35 East Napa Street, Sonoma

The tenants of this commercial building at the southeast corner of Sonoma’s historic Plaza hired Alice to prepare a detailed HRE to determine the building’s potential historic character in anticipation of a major renovation. Though the building is within the boundaries of both the Sonoma Plaza National Historic Landmark and the Plaza National Register Historic District, it is not listed in either.

Adam Adler built the 1902 store on the site of an older building that was relocated to the other side of the Plaza to make way for the new structure. Gustave Henry Hotz and his two sons operated a general goods store out of the building for decades. Following Gustave’s death, the younger Hotzs took over the store and radically updated the façade in 1938, transforming it from Victorian to Spanish Colonial. The Hotzs sold the business in 1972, whereupon the new owners added a modern marquis and changed all of the windows.
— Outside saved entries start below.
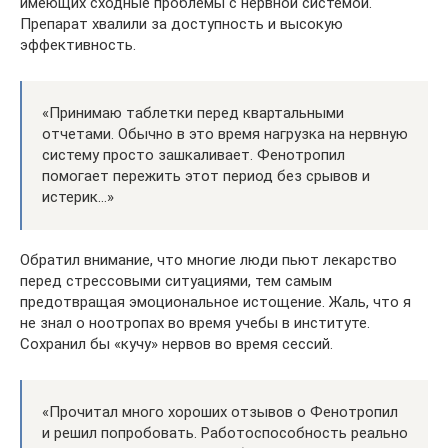
имеющих сходные проблемы с нервной системой.
Препарат хвалили за доступность и высокую
эффективность.
«Принимаю таблетки перед квартальными
отчетами. Обычно в это время нагрузка на нервную
систему просто зашкаливает. Фенотропил
помогает пережить этот период без срывов и
истерик…»
Обратил внимание, что многие люди пьют лекарство
перед стрессовыми ситуациями, тем самым
предотвращая эмоциональное истощение. Жаль, что я
не знал о ноотропах во время учебы в институте.
Сохранил бы «кучу» нервов во время сессий.
«Прочитал много хороших отзывов о Фенотропил
и решил попробовать. Работоспособность реально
Alice determined that the building no longer retains enough physical integrity to convey either its 1902 or 1938 iterations, and does not qualify as an historic resource under CEQA. However, because of the sensitive and highly visible location of the building, Alice did recommend that several features be retained: the wrought iron “G.H. Hotz” sign, the barrel tile, the shallow niche and iron balconet, the ribbon, the stonework and lunette windows on the east façade, and the decorative iron wall anchors on the east façade.